Intragen Data
From Informatics
Intragen Home | Requirements | Data | Design & Development | Setup & Configuration |
Contents[hide] |
Format of Data Received from Genotyping Facility
Individual genotyping data is released in batch format, containing up to 96 individual samples per batch. Each batch file is labeled NYHP_PlateXXX_YY where XXX refers to a plate number and YY (01-96) refers to the number of individual samples on the plate.
Genotypes
SNP data is released in the following format:
Column 1 - SNP marker name (rs#) Column 2 – SubjectID Allele A Allele B Quality Score Chromosome (where the SNP marker is located) Position (base number within the chromosome where the SNP is located)

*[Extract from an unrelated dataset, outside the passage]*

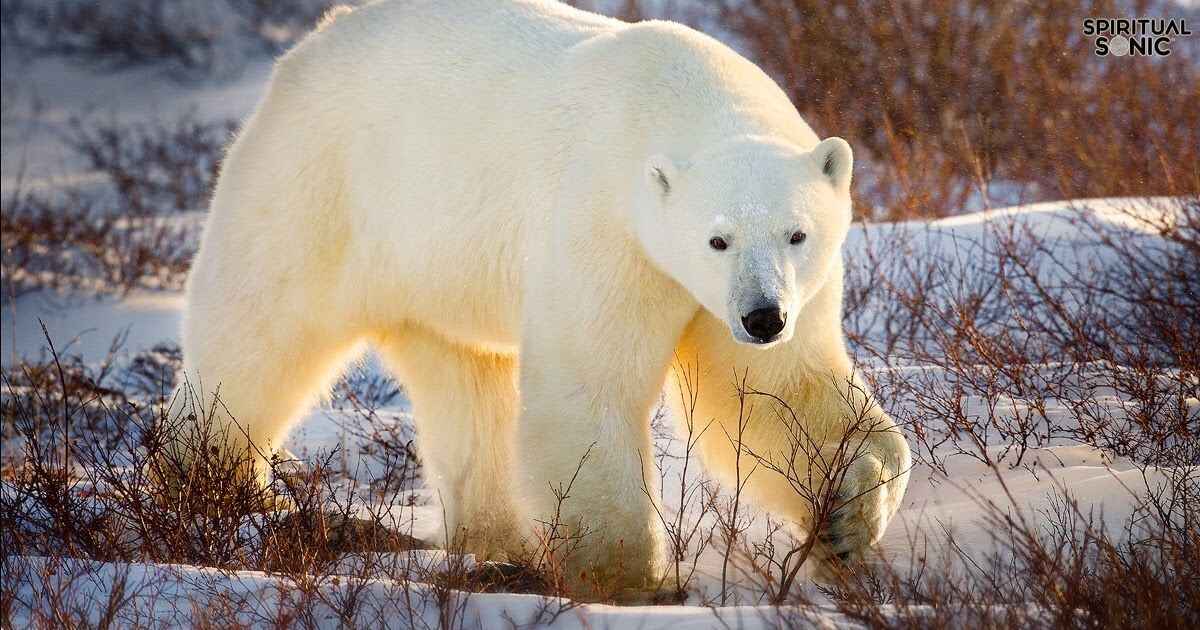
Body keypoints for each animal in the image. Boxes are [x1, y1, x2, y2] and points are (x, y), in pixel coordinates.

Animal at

The (Chromosome, Position) pair uniquely specifies the position of a SNP marker. This example contains the first few lines from an actual genotypes file as delivered to us by the genotyping facility. Each line gives the genotype for a particular SNP marker.
Phenotypes
Phenotype files list the following Subject attributes:
Subject ID Plate number Sex Year of birth Ethnicity Code
This file contains the actual phenotypic information for the first 224 individuals genotyped. Ethnicity of subjects is provided by a code. The code is based on self report, integrating information provided by the subject on themselves, their parents, and four grandparents. An ethnicity code provides a concatenation of reported ethnicity on all of these seven individuals, without regard to the frequency of occurrence in the family.
Format of Data Exports
After authentication registered users will be presented with a querying interface which will allow them to indicate subjects for data export (for the first phase of implementation the interface will support the selection of either individual samples or all samples coming fromn the same plate). An export package will comprise 3 files, combined into a zip archive:
- genotypes: tab delimited file with columns
SNP Name Sample ID Allele1 Allele2 GC Score
- SNP map: tab delimited with columns (markers should be listed in order of increasing chromosome # and for each chromosome in order of increasing position #)
SNP Name Chromosome Position
- phenotypes: Excel file with columns
Sample ID Plate Code Gender Year of Birth Ethnicity
Within the phenotypes file additional worksheets will provide the codes for gender and ethinicity (see this file).